Email can’t end the romance of letters

50: Email can’t end the romance of letters

Did you know that in England, where the modern mail system originated, postage was paid initially by the recipient? I had no idea of this until I read of it in ‘You Can Win’ by Shiv Khera, recently. By the way, I received the book through VPP (Value Payable Post).

So when the recipient paid up, the sum was calculated using a complex formula. Rowland Hill Olater Sir Rowland Hill), the greatest postal reformer in history), never forgot that as a boy his poor mother once sent him to sell a bag of garments to raise three shillings to receive a batch of letters. It was he who devised a scheme of shifting the burden of payment from the addressee to the sender.

This welcome shift, however, came with an unintended twist. When the recipient was paying, the sender had some moral obligation to be extra good to the addressee. With the sender paying, he or she could get away with less courtesy. Something similar may happen with cell phone conversations, now that the receiver is not obliged to share in the talk[1]time charges.

Lytton Strachey, most famous for bringing psychological depth into the writing of biography, would remark, “No good letter was ever written to convey information or to please its recipient. It may achieve both these ends incidentally, but its fundamental purpose is to express the personality of its writer.

In 1840, the first postage stamp was issued. It bore a profile of Queen Victoria (of whom Strachey has a wonderful biography). Some people fretted over disfiguring the royal head in the process of cancellation, but the Queen welcomed the move. She even renounced the royal franking privilege for the pleasure of walking to the local post office from her Balmoral Castle to buy stamps and gossip with the postmaster.

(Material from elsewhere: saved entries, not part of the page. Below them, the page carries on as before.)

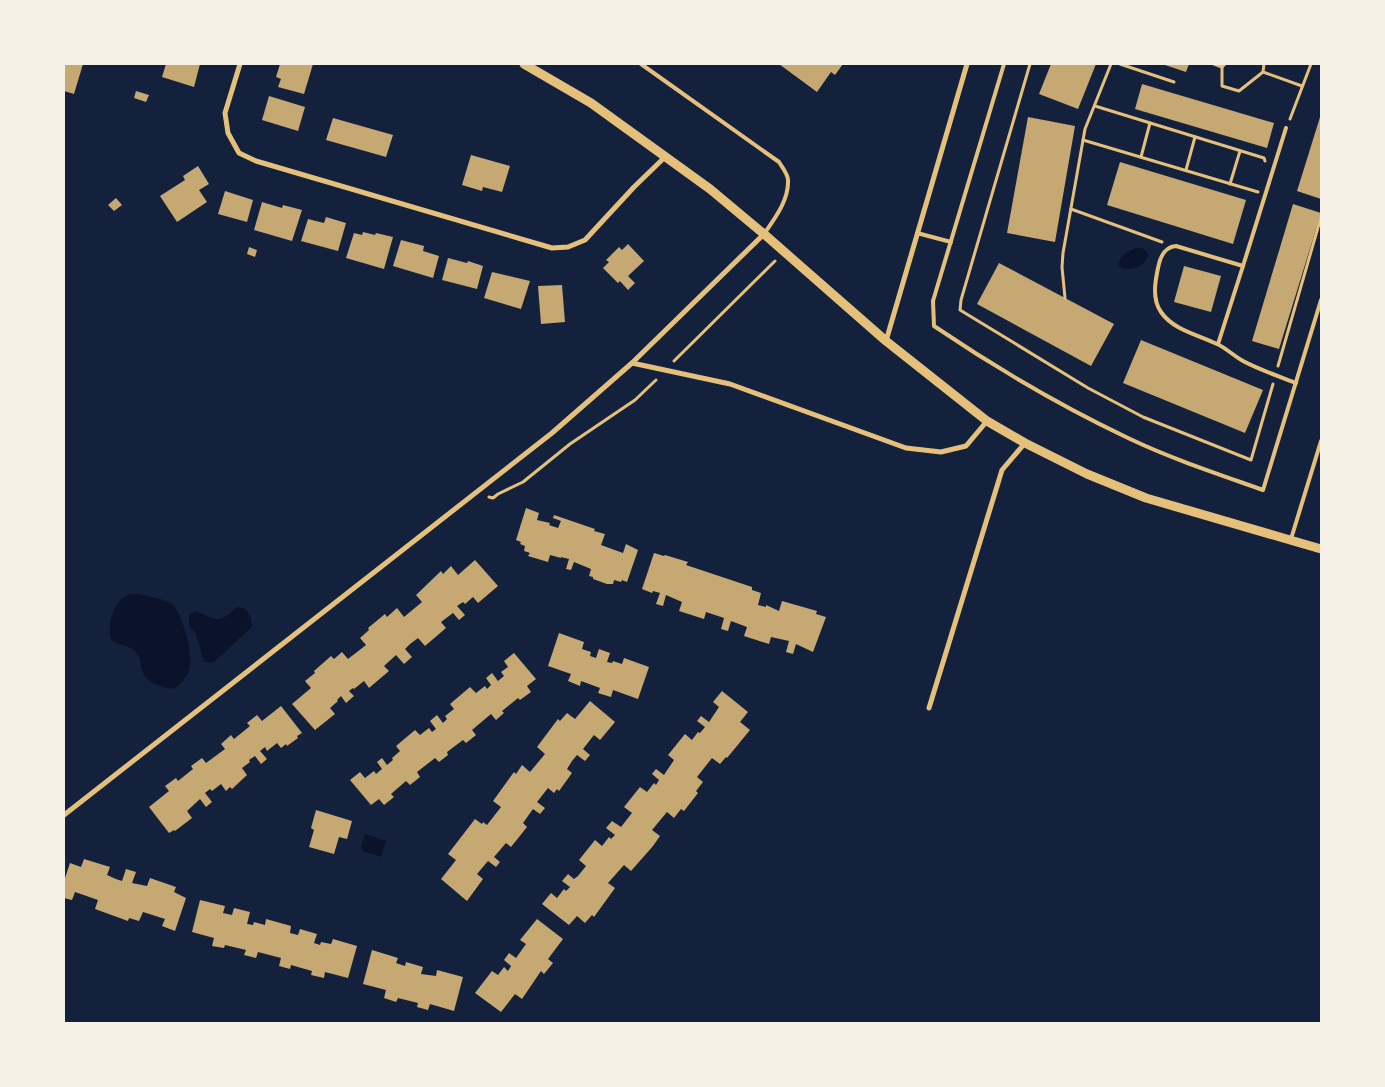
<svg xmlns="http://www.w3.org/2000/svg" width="1385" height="1087" font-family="'PT Sans Narrow',sans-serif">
<rect width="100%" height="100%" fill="#14213d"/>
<g fill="#0b132b">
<path d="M1136,248c6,0 9,0 12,6 -2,12 -13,16 -24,15l-5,-3c-1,-10 9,-15 17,-18z"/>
<path d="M138,594c8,2 28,5 34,10 11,10 22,52 17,67 -3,8 -9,13 -15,18 -12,-2 -28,-5 -32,-19 -2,-7 -1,-12 -6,-18 -6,-6 -17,-7 -25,-12 -4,-13 1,-37 15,-44 3,-2 8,-2 12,-2z"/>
<path d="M237,607l9,2 5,9 1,9 -37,34 -4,2 -6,-1 -3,-6 -6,-23c-8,-5 -7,-9 -7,-18l6,-4c22,8 22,15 42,-4z"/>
<path d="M365,834l21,7 -5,16 -18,-6 -2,-4z"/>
</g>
<g fill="#c6a872">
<path d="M64,64h19l-9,30 -10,-3z"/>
<path d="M166,64h34l-6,23 -32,-10z"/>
<path d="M280,64h33l-9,30 -26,-7 3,-8 -5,-2z"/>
<path d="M779,64h64l-8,11 -4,-3 -14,20z"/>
<path d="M1051,64h45l-18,45 -39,-15z"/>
<path d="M1162,64h27l-3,8z"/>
<path d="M1142,84l132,39 -7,25 -132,-39z"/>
<path d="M136,91l13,4 -3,7 -12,-4z"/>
<path d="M269,96l36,11 -7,24 -36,-11z"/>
<path d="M1321,114v85l-24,-8z"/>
<path d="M1028,117l47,9 -20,116 -48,-9z"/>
<path d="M333,118l60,17 -7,22 -60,-17z"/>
<path d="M471,155l39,11 -8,26 -19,-5 -1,4 -20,-6z"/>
<path d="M1120,162l126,38 -13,44 -126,-39z"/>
<path d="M198,166l11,18 -10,6 8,12 -30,20 -17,-26 25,-16 -2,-4z"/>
<path d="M225,191l28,9 -6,22 -29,-8z"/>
<path d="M116,198l6,7 -8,6 -6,-6z"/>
<path d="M262,202l20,6 1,-3 19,5 -10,31 -38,-11z"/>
<path d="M1293,204l28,9 -42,136 -27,-8z"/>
<path d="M326,217l20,6 -8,28 -37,-10 7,-22 16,4z"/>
<path d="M363,232l12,3 1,-2 17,4 -9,32 -38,-11 8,-25 8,2z"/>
<path d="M401,240l23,6 -1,5 16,5 -6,22 -40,-12z"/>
<path d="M628,244l16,17 -16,15 7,7 -7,7 -8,-9 -2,2 -15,-15 6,-6 -3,-2 13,-13 3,3z"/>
<path d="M249,247l8,3 -2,7 -8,-3z"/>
<path d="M448,258l19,5 1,-2 15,5 -6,23 -35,-9z"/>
<path d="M999,263l115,61 -23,42 -114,-62z"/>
<path d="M1184,266l37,10 -10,36 -37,-10z"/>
<path d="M492,272l38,9 -9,28 -37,-11z"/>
<path d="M562,285l3,37 -24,2 -3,-38z"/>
<path d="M1141,340l122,50 -18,43 -122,-50z"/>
<path d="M526,508l13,5 -2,7 13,3 -1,2 9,3 3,-7 -8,-3 1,-3 41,14 -1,2 11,3 -4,11 22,8 3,-9 12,6 -11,32 -5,-2 -1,2 -7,-2 -1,4h-6l-14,-5v-2l-4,-1 2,-7 -17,-7 -3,8 -5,-1 3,-10 -8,-2v1l-11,-3 -2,7 -20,-6 2,-3 -6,-2 1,-5 -5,-2 1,-2 -5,-2z"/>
<path d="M654,553l10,3 1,-1 23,7 -2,3 66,22v3l9,3 -3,12 8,2v-2l13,6 3,-10 35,10 -1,3 10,3 -13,35 -17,-8 -3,10 -7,-2 3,-11 -18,-4 -2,7 -25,-8 3,-9 -16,-6 -3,10 -7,-2 3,-11 -18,-6 -2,7 -25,-8 3,-9 -16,-7 -3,11 -7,-2 4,-11 -7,-2 -1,2 -10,-4z"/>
<path d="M475,560l23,26 -20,17 -5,-6 -8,7 -2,-2 -6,4 8,9 -6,5 -6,-7 -12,9 5,6 -21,18 -7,-8 -8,6 -5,5 7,8 -8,7 -8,-9 -12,11 5,5 -20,17 -5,-7 -10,8 -1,-1 -4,3 5,5 -8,7 -5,-7 -4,4 1,1 -8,7 5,6 -20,16 -23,-26 19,-16 -6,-7 10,-8 -1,-2 17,-15 3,3 8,-7 6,7 18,-14 -6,-7 9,-8 -1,-2 17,-14 2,3 10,-9 7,9 18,-15 -6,-7 25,-24 2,3 8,-8 7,9z"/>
<path d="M559,633l25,9 -2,7 9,3 -1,4 6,2 3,-9 11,4 -3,9 5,1 1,-2 9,3 2,-6 25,9 -11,32 -25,-9 -2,7 -13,-4 2,-5 -19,-7 -1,5 -12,-5 3,-7 -23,-8z"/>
<path d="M514,653l22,26 -9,7 4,6 -11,8 -2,-2 -16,13 2,2 -8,7 -5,-6 -19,16 4,5 -10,8 -3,-3 -16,12 1,3 -9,7 -4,-4 -18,14 3,5 -10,8 -4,-4 -15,13 3,3 -10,8 -5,-6 -8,6 -21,-25 10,-8 5,6 9,-7 2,3 6,-5 -5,-7 5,-4 5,7 6,-5 -1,-2 8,-7 -4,-5 19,-16 5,5 9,-7 3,4 4,-3 -6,-8 7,-6 6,8 4,-4 -2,-3 9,-7 -4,-5 20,-17 6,6 9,-7 2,3 4,-4 -5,-7 6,-5 6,8 6,-5 -3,-4 7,-5 -4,-6z"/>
<path d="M722,691l26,21 -8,10 10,8 -23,28 -1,-1 -6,7 -8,-6 -15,19 6,5 -7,9 2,2 -14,18 -3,-2 -7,9 -7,-6 -15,18 8,6 -7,10 -22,25 -7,-6 -16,18 7,5 -21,29 -2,-2 -7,8 -8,-7 -8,9 -27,-21 9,-11 6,5 7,-9 2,2 4,-4 -8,-6 6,-7 6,5 4,-3 8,-10 -7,-6 16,-20 7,6 7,-9 2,2 4,-4 -9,-7 6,-7 9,6 11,-14 -8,-6 16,-20 7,5 7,-9 2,2 3,-5 -7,-6 4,-5 8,6 10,-15 -6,-5 17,-21 7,6 6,-8 2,1 5,-6 -8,-6 4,-5 8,6 10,-15 -6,-5z"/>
<path d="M590,701l25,21 -15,18 -6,-5 -11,14 7,6 -5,6 -8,-6 -5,6 -5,8 5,4 -13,18 -2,-2 -3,4 -6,-5 -11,14 8,6 -5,6 -7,-5 -10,14 4,4 -16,20 -5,-4 -12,14 6,5 -4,5 -8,-6 -11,13 6,5 -16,22 -26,-22 15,-19 -8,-6 27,-35 7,5 1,-2 4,3 14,-18 -8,-6 21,-29 2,2 6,-9 8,7 15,-18 -8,-7 21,-28 2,2 7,-8 8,6z"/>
<path d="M281,706l21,27 -5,3 1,2 -11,8 -1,-2 -5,4 -4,-5 -10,8 -2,-4 -5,4 7,8 -6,5 -6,-8 -6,4 1,2 -8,6 5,7 -15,14 -2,-2 -4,4 -5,-7 -9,7 -2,-2 -5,4 7,9 -6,5 -6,-8 -13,12 5,7 -17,13 -1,-1 -5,3 -20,-26 20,-16 -4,-5 11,-8 2,3 15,-12 -2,-3 11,-8 4,5 19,-14 -4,-5 10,-9 3,4 16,-13 -3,-3 10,-8 5,6z"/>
<path d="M316,810l36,11 -5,18 -8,-2 -5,17 -25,-7 5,-17 -3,-2z"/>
<path d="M84,859l26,8 -3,8 9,4 6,2 4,-12 10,3 -4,11 15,3 3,-8 26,9 -2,5 12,6 -11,33 -13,-5 3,-7 -22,-7 -4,9 -10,-3 -1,3 -33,-12 3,-9 -23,-8 -3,8 -8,-2v-17l6,-18 11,4z"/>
<path d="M200,900l25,6 -2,7 9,2 2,-7 16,4 -3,12 6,1 1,-3 11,3 1,-6 25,7 -1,7 8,2 2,-6 17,5 -3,9 6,2 1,-3 10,2 2,-5 24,7 -9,32 -23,-6 -1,6 -13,-3 1,-4 -21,-6 -1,4 -11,-3 2,-8 -23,-6 -2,6 -12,-3 2,-5 -21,-5 -1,3 -12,-2 2,-8 -22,-6z"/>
<path d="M537,919l26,20 -15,20 5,4 -9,11 -3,-3 -19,28 -7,-5 -14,18 -26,-19 17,-22 6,4 6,-8 4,4 3,-5 -7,-6 5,-7 7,5 10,-14 -6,-4z"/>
<path d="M372,950l26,8 -2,5 9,3 1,-4 17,5 -2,7 15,2 1,-6 26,7 -9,34 -24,-7 -2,6 -11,-3 1,-4 -20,-5 -2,4 -12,-4 2,-8 -23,-6z"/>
</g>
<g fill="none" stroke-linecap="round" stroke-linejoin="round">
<g stroke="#e5c07b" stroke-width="3">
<path d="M1030,64l-69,236 -1,10 128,78 55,29 108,43 22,-76"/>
<path d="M1120,64l54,18"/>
<path d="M1214,64l8,3 3,-3"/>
<path d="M1264,64l-1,8 39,14"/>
<path d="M1222,67v19l17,5 24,-19"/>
<path d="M1095,106l169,52 1,3"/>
<path d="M1290,119l21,-55"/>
<path d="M1083,140l175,52"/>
<path d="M1141,157l9,-34"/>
<path d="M1186,170l9,-33"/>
<path d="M1230,184l10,-33"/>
<path d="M1071,209l91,33"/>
<path d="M1065,298l-3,-31 1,-14 22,-124 26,-65"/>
<path d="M674,361l101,-100"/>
<path d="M1278,366l43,-149"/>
<path d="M489,497l4,1 5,-4 25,-12 47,-38 65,-44 21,-20"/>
</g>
<g stroke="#e5c07b" stroke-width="4">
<path d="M641,64l138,98c3,5 9,12 9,18 1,20 -13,38 -24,54"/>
<path d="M1004,64l-71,237 1,25c62,42 127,80 194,112 44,21 90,36 135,52l58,-190"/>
<path d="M917,233l34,9"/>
<path d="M1243,266l43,-138"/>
<path d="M1218,344l25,-78 -67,-20c-12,1 -16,11 -18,22 -3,14 -6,31 3,44 12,18 38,23 56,32 9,4 17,12 26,17 17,9 35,15 53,22"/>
<path d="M1291,539l30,-98"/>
</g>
<g stroke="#e5c07b" stroke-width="5">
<path d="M240,64l-15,49 3,20 11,20 17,8 296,87 16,-1 17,-7 49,-53 32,-31"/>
<path d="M886,341l81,-277"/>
<path d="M632,363l98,21 176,64 35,4 25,-6 21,-25"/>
<path d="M929,708l73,-238 23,-27"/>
<path d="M64,815l488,-382 80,-70 132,-129"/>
</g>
<path stroke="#e5c07b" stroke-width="9" d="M524,64l67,39 119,86 54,45 122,107 101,80 38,22 62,31 59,24 175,51"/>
</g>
<rect width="1385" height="1087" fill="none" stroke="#f6f1e7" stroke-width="130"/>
</svg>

There was a time when a man’s status could be ascertained by how often the postman stopped at his house, now, the whole snail-mail system, as it has come to be known, is dying out. Postal services have to be introduced in attractive stationery on national holidays like Independence Day, Republic Day, Diwali, Dussehra, Rakhi, and Holi to keep this old habit alive; there was romance too in just receiving a letter.

I have my cousin in Stamford, US, who sends along jokes to fifty-nine friends and relatives on his mailing list by email. He often gets the jokes from someone in Boston.

I mean to tell him that many of his jokes escape me, but I have still to figure out how. Over 80 per cent of what I receive in my email inbox is junk. Messages on whether I might like some Viagra, regrow thinning hair, lose weight, or earn while at home!

Frankly speaking, despite the ease of e-mails, I still retain my love for the written word, and the occasional letter. That is why, no matter how technologically advanced, I might get, I will retain my old steel letter opener.